The BFS incorporates extensive technical advancements, including compliance with the Global Industry Standard on Tailings Management (GISTM) and international project financing standards, as confirmed by an Independent Engineers Review (IER). The project benefits from high-quality graphite concentrate with superior flake size distribution and carbon purity, positioning Epanko as a low-cost, tier-1 supplier to the growing ex-China graphite market.

Environmental and social management plans have been rigorously updated to align with Tanzanian legislation, IFC Performance Standards, and World Bank guidelines. The project’s social license is supported by a comprehensive Resettlement Action Plan and commitments to local employment, with over 95% of operational roles expected to be filled by Tanzanian nationals.

Financing and Offtake Agreements

EcoGraf is advancing a structured project financing strategy, with KfW IPEX-Bank leading the debt financing program targeting up to US$105 million in senior debt under the German Government’s Untied Loan Guarantee program. Parallel equity funding discussions involve existing and prospective offtake partners, industry participants, government agencies, and institutional investors focused on critical minerals and energy transition.

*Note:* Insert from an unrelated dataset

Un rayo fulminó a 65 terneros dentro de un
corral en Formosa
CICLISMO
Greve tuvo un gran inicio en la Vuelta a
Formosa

Binding offtake and in-principle sales agreements cover 40,000 tpa of production, including partnerships with ThyssenKrupp Metallurgical Products GmbH and POSCO. An additional 20,000 tpa offtake is expected to convert into binding agreements upon production commencement, supporting future expansion plans.

Expansion Potential and Market Outlook

The BFS outlines potential for staged expansions to increase production to 390,000 tpa within 10 years, driven by surging global demand for graphite in lithium-ion batteries and electric vehicles. The project’s proximity to grid power, established transport corridors, and the Dar es Salaam port, enhanced by recent infrastructure investments, further support scalability and market access.

EcoGraf’s vertically integrated business model includes downstream HFfree® purification facilities planned across North America, Europe, and Asia, aimed at meeting stringent battery-grade material requirements and sustainability goals.

Strategic Positioning Amid Supply Constraints

With global graphite demand forecast to outpace supply from 2026, exacerbated by geopolitical tensions and Chinese export restrictions, Epanko is strategically positioned to capture market share. The project’s high-quality product, competitive cost structure, and strong ESG credentials align with the priorities of battery manufacturers and industrial users seeking secure, sustainable supply chains.

Bottom Line?

EcoGraf’s Epanko project is primed for development with strong financials and strategic partnerships, but securing final financing and navigating expansion will be critical next steps.

Questions in the middle?

  • How soon will EcoGraf finalise debt and equity financing to commence construction?
  • What are the timelines and risks associated with converting additional offtake agreements to binding contracts?
  • How will global graphite price volatility impact the project’s long-term financial projections?